The story seems familiar enough: beginning in the 1930s, Levine Flexhaug began roaming across Western Canada, peddling his wares. But Flexhaug was not an average travelling salesman—rather than hawking miracle creams or toasters, Flexhaug dealt in paintings. Or, more aptly, a painting, which he replicated hundreds and hundreds of times. During his career, which stretched beyond two decades, Flexhaug repeatedly produced this landscape scene, a rendering of a tranquil lake framed by mountains. There were, admittedly, variations. At times the scene included a cabin, occasionally a canoe, a single animal, or perhaps a blasted tree or a waterfall. But, to a less-discerning eye, these pieces were effectively the same. Now, “A Sublime Vernacular: The Landscape Paintings of Levine Flexhaug,” opening at the MacKenzie Art Gallery in Regina, is lifting Flexhaug out of history’s footnotes, and, in the process of fleshing out his story’s odd blend of midcentury kitsch and earnest passion, underscoring Flexhaug’s surprising legacy on the painting of the prairies.
Flexhaug was born in 1918 on the family farm outside of the small town of Climax, Saskatchewan, and it’s unclear where his inclination toward art began. Nancy Tousley, co-curator of his exhibition along with Peter White, admits as much. “He was a farm boy with no education who decided, for reasons I have no knowledge of, that he wanted to become a painter,” Tousley explained. Beginning his career in Climax in 1938, Flexhaug started out by setting up shop and studio in front of the dry goods and hardware store on Saturdays. “Flexie,” as he became affectionately known, “would paint outside and sell works as he painted them,” explained Tousley. “He was a speed painter.” His business expanded—Flexhaug began painting at summer resorts at lakes in Saskatchewan, eventually moving around through small towns in Saskatchewan, Alberta and British Columbia, making and selling versions of his signature scene.
Painter David Thauberger, a Flexhaug collector and enthusiast, first introduced Tousley to Flexhaug’s work. “I don’t think we would know of Flexie had he not been collected by artists,” explained Tousley. “That’s how I first learned about him, that’s how Peter White first learned about him. I got my first Flexie from Chris Cran, and David Thauberger gave me my second—and they found them at Value Village.” Flexhaug’s standing, as a painter’s painter, appealed to Timothy Long, head curator of the MacKenzie Art Gallery: “One of the main reasons we took the exhibition was our major exhibition of the work of David Thauberger, who has shaped the parameters of Canadian landscape painting. David has described his work as an attempt at ‘genuine simulation,’ and you see that Flexhaug is one of those artists whose work is formulaic, but feels genuine at the same time. It’s a quality that David picked up on, and it resonates with a surprising number of artists.”

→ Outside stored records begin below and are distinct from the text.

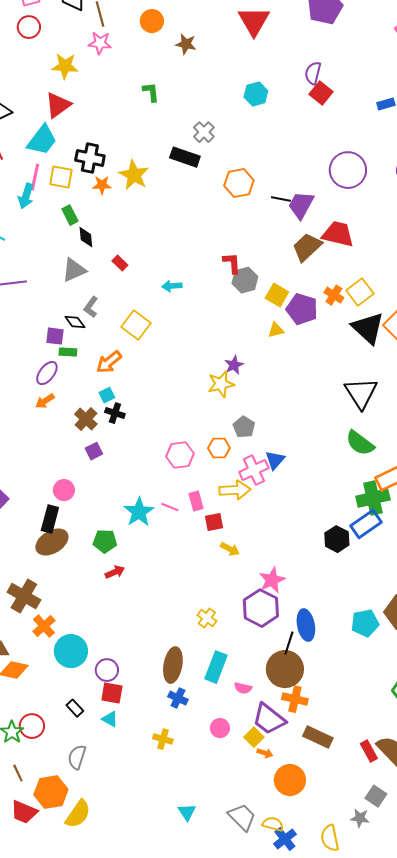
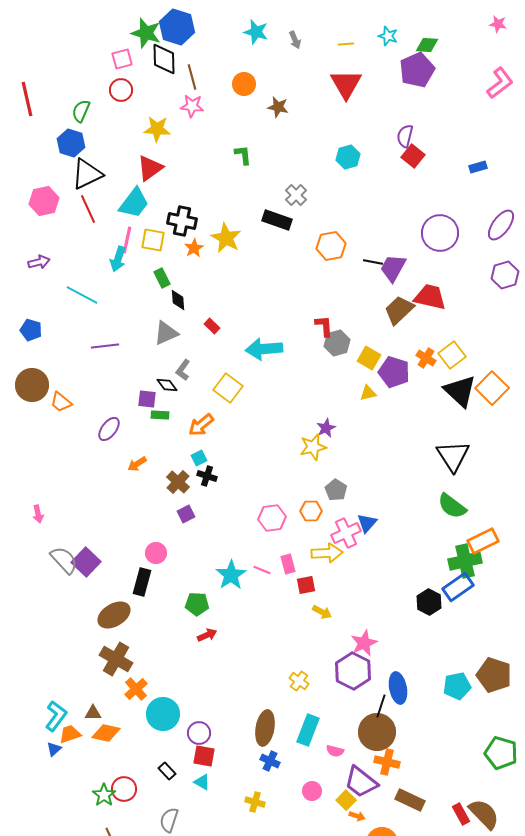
orange star: (102, 185) -> (194, 248), turned -30
cyan arrow: (172, 286) -> (264, 349), size x1.8
purple ellipse: (47, 373) -> (109, 429), moved
brown ellipse: (52, 542) -> (114, 615), moved

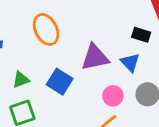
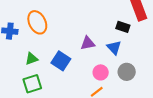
orange ellipse: (46, 29) -> (37, 22), moved
purple triangle: (95, 57) -> (88, 43), size x0.7

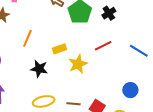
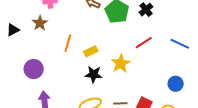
yellow rectangle: (60, 49) -> (91, 51), moved
black star: (39, 69) -> (94, 74), moved

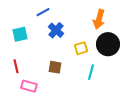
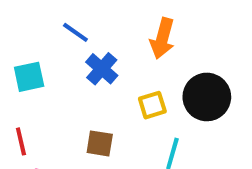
blue line: (43, 12) -> (75, 32), turned 64
orange arrow: (99, 19) -> (162, 38), moved

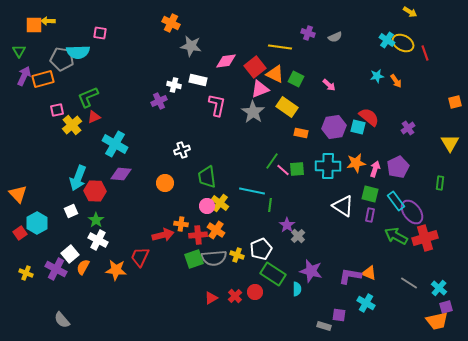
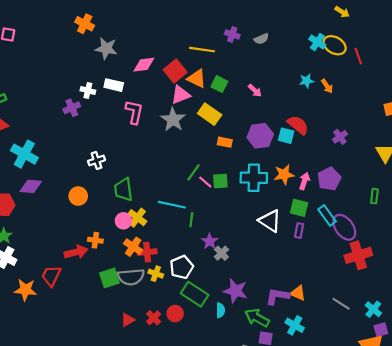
red cross: (198, 235) -> (147, 252), moved
green arrow: (396, 236) -> (257, 318), moved

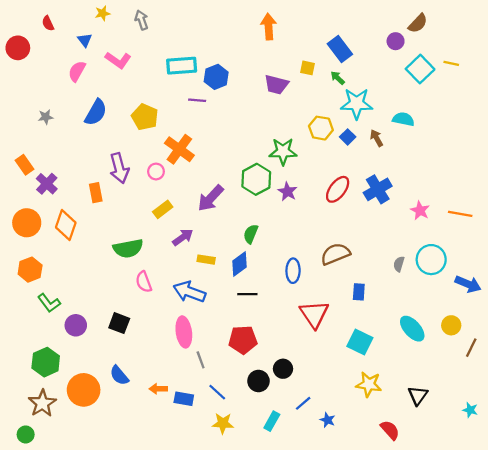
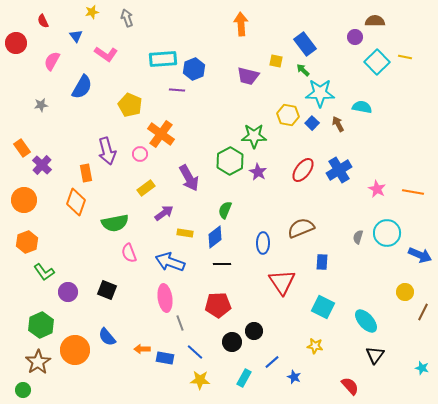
brown semicircle: (418, 23) -> (375, 21), turned -132
pink semicircle: (77, 71) -> (52, 61), moved
blue semicircle: (96, 112) -> (82, 87), moved
purple arrow: (211, 198) -> (189, 178), turned -72
orange diamond: (66, 225) -> (76, 202), moved
cyan ellipse: (412, 329) -> (366, 321), moved
yellow star: (369, 384) -> (315, 346), moved, size x0.7

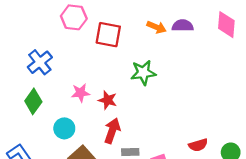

Though Flexhaug’s works can be spotted in Value Villages, it would be a stretch to consider him an outsider artist. His composition, in particular, evinces an awareness of art history. “The iconography is right out of the picturesque tradition,” noted Tousley. “I’m not quite sure exactly where he came in contact with it, because it was everywhere. It was a pictorial tradition that people were familiar with. What he did was stylize it, and rendered it quite beautifully given the limitations within which he worked.”
Tousley and White plan to capitalize on Flexhaug’s stylistically irregular work within the show. “It really is an installation rather than an exhibition design that you’re used to seeing,” said Tousley. Installed across three galleries, the 467 works will be hung in a largely continuous band across the walls, with a three-foot horizon line above the floor, above which a grid of paintings will be arranged. It’s an approach that Tousley and White hope will emphasis the breadth and consistency of Flexhaug’s output. “Every painting is quite fresh,” noted Tousley. “There is very little about them that is slap dash.”
And so, more than 40 years after his death, Flexhaug, the travelling salesman of Canadian art, has finally been given his big solo exhibition—an outcome that even Flexhaug himself couldn’t have predicted. But perhaps the story shouldn’t be quite so surprising—despite Flexhaug’s handmade mass production, his work transcends its circumstances. “The individual works have a strong sense of appeal as paintings,” said Tousley. “They were made at a time when people were in fairly dire straits living on the prairies. They gave people a haven, a mental resting space that could be quite comforting.”